Thanks to all our members who sent opposition letters to their California legislators and the acting Public Utility Commissioners earlier this month. For those not familiar with this specific call to action, the letters urged the CPUC not adopt a decision that would dramatically increase costs associated with the Power Charge Indifference Adjustment (PCIA) charge, an on-going exit fee levied on Community Choice customers to cover their allocation of long-term financial obligations incurred by utilities for prior investments.

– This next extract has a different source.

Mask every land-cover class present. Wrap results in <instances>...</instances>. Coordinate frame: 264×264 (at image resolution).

Unfortunately, the news on this front is not good. The CPUC elected to go forward with the “Alternate Proposed Decision,” which according to the California Community Choice Association and other CCA advocates will add up to hundreds of millions of dollars in additional costs. These new costs could discourage further market entry by CCAs, as they rely on offering rates lower than utilities’ rates to incentivize new customers.

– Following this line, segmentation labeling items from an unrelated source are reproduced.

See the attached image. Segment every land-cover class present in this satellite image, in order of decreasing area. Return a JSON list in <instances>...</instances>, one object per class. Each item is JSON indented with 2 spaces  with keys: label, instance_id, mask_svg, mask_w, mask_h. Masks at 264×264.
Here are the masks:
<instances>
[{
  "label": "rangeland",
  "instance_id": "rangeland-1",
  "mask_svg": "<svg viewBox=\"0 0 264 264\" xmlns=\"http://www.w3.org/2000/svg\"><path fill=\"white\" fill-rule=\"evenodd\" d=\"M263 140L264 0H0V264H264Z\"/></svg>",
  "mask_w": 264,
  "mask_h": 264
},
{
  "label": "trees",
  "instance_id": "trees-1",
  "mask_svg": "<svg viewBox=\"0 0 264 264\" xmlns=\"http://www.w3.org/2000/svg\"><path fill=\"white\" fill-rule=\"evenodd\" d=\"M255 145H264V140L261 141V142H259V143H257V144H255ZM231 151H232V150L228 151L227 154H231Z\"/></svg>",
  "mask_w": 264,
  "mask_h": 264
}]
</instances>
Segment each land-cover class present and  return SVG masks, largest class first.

According to Nick Chaset, CEO of Alameda County’s East Bay Community Energy, a PG&E analysis found the alternative decision approved Thursday would result in at least an 18% increase in the PCIA rate, shifting more than $300 million onto the CCAs in its territory. San Francisco CCA CleanPowerSF estimated it would pay an additional $40 million, or about 25 percent of its annual revenues, under the new PCIA regime.
While this decision in of itself will probably not break the Community Choice movement, other transmission-based fees, if not readjusted to account for distributed energy benefits, can make life difficult for CCAs working to develop local resources. Along with other CCA advocates, the Academy will continue to advocate for renewables based distributed energy as the cornerstone of our future energy grid. Many battles lie ahead, but we believe the “trend is our friend.”